▸ HOW TO COMPLETE THIS TASK
How many lines in the records below contain the string "กอาศ"? Reply with the number alone.

▸ INFORMATION

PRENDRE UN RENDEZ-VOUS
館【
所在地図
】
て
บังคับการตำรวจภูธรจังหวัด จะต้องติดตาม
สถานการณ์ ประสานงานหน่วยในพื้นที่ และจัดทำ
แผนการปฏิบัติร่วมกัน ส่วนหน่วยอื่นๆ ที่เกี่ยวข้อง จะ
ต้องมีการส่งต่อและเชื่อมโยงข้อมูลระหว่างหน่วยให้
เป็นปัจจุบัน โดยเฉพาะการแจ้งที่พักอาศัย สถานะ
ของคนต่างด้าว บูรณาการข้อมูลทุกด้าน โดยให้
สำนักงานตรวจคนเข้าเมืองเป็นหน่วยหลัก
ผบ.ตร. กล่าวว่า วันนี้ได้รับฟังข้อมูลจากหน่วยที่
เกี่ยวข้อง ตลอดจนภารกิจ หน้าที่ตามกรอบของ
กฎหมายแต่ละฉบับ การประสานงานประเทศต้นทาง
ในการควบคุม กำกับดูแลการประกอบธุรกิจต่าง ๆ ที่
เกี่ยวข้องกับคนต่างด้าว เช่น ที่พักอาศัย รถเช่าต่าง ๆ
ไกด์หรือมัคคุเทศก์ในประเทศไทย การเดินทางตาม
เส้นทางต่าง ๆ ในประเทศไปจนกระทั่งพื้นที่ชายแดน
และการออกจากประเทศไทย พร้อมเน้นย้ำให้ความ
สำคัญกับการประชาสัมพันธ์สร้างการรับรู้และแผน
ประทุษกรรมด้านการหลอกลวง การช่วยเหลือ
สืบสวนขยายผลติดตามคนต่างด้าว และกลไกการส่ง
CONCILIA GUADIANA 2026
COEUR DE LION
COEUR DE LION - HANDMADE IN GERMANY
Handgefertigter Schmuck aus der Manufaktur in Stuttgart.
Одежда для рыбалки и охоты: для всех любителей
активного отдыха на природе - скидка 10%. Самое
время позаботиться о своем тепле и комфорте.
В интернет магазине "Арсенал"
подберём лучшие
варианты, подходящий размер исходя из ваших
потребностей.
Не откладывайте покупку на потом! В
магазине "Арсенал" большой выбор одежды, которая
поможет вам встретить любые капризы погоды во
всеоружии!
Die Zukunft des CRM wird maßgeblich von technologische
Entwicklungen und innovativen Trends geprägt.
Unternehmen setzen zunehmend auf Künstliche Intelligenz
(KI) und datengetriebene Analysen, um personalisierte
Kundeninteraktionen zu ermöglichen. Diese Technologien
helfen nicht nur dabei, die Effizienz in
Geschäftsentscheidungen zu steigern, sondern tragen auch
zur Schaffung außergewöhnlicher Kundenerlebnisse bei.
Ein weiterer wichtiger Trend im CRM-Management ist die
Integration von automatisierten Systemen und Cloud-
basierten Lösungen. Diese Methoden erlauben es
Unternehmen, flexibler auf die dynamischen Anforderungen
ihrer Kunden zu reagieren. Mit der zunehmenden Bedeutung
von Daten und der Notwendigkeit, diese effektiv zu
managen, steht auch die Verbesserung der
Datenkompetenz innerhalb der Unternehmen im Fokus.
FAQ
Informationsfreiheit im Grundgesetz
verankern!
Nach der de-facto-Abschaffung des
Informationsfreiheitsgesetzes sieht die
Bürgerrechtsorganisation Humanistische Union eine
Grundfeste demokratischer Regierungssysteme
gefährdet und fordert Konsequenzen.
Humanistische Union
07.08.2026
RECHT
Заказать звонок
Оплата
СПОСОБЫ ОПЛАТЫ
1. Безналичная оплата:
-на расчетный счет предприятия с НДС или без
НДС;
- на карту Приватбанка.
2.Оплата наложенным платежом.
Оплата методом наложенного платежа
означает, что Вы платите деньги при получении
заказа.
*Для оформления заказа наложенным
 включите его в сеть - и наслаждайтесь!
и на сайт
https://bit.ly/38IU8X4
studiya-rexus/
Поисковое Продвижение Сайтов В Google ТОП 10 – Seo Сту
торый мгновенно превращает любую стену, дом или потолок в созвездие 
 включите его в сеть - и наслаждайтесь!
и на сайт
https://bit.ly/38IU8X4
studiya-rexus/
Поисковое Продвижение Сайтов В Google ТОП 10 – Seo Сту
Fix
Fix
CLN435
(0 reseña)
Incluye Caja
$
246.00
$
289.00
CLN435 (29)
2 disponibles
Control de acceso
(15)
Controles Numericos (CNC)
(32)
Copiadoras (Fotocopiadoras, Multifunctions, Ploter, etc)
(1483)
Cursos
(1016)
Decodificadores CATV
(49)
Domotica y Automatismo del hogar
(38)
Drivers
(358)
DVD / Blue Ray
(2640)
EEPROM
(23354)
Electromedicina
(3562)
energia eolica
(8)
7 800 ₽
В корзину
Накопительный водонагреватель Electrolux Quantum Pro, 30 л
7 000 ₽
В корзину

▸ SOLUTION TO THIS TASK
2